[Dataset items]
# # #

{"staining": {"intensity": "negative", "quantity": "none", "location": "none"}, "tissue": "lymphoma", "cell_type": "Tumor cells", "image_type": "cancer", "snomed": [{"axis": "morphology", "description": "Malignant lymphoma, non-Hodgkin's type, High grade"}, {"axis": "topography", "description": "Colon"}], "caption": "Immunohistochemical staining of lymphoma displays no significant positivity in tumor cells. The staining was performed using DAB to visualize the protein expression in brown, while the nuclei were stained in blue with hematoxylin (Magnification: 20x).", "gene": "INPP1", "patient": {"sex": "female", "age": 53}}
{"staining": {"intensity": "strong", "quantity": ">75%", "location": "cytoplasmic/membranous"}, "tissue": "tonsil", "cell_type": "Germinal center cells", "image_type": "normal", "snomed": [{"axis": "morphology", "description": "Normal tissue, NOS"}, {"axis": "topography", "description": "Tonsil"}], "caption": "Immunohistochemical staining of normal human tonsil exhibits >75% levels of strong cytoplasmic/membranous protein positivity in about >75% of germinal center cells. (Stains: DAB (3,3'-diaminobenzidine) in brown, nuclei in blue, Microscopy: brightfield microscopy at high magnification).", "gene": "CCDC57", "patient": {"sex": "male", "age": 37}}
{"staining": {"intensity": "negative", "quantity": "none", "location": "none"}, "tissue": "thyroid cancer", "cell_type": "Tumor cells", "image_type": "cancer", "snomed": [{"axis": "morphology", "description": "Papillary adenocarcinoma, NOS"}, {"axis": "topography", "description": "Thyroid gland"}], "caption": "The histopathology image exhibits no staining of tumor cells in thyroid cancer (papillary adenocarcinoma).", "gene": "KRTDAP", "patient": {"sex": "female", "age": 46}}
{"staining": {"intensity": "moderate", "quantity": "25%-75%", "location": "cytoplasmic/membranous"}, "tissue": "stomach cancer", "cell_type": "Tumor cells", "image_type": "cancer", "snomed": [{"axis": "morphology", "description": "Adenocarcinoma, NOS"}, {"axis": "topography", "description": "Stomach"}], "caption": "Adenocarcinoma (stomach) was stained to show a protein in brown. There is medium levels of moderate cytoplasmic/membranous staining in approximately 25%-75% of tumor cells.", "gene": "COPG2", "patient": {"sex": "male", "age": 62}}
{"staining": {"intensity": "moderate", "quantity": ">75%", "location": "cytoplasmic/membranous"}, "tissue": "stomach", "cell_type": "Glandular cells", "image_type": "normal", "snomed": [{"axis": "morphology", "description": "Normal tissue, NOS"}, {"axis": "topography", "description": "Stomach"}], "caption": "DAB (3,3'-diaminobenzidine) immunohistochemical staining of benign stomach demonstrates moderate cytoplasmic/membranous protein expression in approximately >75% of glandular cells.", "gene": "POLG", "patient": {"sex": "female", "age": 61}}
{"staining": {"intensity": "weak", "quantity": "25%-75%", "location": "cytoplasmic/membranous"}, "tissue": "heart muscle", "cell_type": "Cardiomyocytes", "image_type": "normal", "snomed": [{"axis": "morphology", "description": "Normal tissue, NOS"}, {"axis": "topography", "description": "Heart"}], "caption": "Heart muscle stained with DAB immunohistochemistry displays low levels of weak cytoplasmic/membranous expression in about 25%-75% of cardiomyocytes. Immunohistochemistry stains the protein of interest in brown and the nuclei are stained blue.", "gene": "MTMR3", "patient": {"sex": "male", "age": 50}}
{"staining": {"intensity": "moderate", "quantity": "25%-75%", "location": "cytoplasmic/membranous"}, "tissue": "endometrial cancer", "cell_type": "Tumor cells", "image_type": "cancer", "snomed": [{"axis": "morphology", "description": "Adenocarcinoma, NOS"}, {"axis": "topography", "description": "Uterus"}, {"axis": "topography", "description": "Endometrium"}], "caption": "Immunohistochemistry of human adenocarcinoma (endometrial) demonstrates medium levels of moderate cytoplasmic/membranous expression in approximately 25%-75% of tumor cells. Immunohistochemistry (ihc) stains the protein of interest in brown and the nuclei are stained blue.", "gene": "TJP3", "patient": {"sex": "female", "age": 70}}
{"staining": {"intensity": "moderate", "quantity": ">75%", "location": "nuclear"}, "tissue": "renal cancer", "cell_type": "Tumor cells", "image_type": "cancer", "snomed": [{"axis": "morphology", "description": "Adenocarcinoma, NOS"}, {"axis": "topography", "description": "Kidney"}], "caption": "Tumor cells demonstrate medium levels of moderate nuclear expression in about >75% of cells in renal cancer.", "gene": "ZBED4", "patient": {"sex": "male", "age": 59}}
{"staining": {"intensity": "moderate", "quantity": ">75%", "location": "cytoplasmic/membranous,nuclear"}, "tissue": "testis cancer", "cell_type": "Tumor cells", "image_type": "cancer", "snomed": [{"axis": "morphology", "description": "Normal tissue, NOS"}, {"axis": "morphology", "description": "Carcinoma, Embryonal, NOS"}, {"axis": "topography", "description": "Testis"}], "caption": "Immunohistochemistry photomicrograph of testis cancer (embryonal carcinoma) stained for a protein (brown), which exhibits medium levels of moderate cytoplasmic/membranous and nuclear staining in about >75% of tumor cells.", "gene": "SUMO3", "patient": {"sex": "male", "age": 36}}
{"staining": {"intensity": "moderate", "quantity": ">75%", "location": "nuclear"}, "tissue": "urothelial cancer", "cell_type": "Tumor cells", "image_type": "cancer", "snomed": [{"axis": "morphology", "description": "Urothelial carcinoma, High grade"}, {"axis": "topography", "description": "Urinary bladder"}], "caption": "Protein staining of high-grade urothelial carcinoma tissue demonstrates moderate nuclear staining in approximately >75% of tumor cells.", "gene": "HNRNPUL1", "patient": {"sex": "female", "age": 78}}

# # #

> _YOUR INSTRUCTIONS_: Your response should be the lines of the entries above that include the string "with".

> _PROBLEM SOLUTION_:
{"staining": {"intensity": "negative", "quantity": "none", "location": "none"}, "tissue": "lymphoma", "cell_type": "Tumor cells", "image_type": "cancer", "snomed": [{"axis": "morphology", "description": "Malignant lymphoma, non-Hodgkin's type, High grade"}, {"axis": "topography", "description": "Colon"}], "caption": "Immunohistochemical staining of lymphoma displays no significant positivity in tumor cells. The staining was performed using DAB to visualize the protein expression in brown, while the nuclei were stained in blue with hematoxylin (Magnification: 20x).", "gene": "INPP1", "patient": {"sex": "female", "age": 53}}
{"staining": {"intensity": "weak", "quantity": "25%-75%", "location": "cytoplasmic/membranous"}, "tissue": "heart muscle", "cell_type": "Cardiomyocytes", "image_type": "normal", "snomed": [{"axis": "morphology", "description": "Normal tissue, NOS"}, {"axis": "topography", "description": "Heart"}], "caption": "Heart muscle stained with DAB immunohistochemistry displays low levels of weak cytoplasmic/membranous expression in about 25%-75% of cardiomyocytes. Immunohistochemistry stains the protein of interest in brown and the nuclei are stained blue.", "gene": "MTMR3", "patient": {"sex": "male", "age": 50}}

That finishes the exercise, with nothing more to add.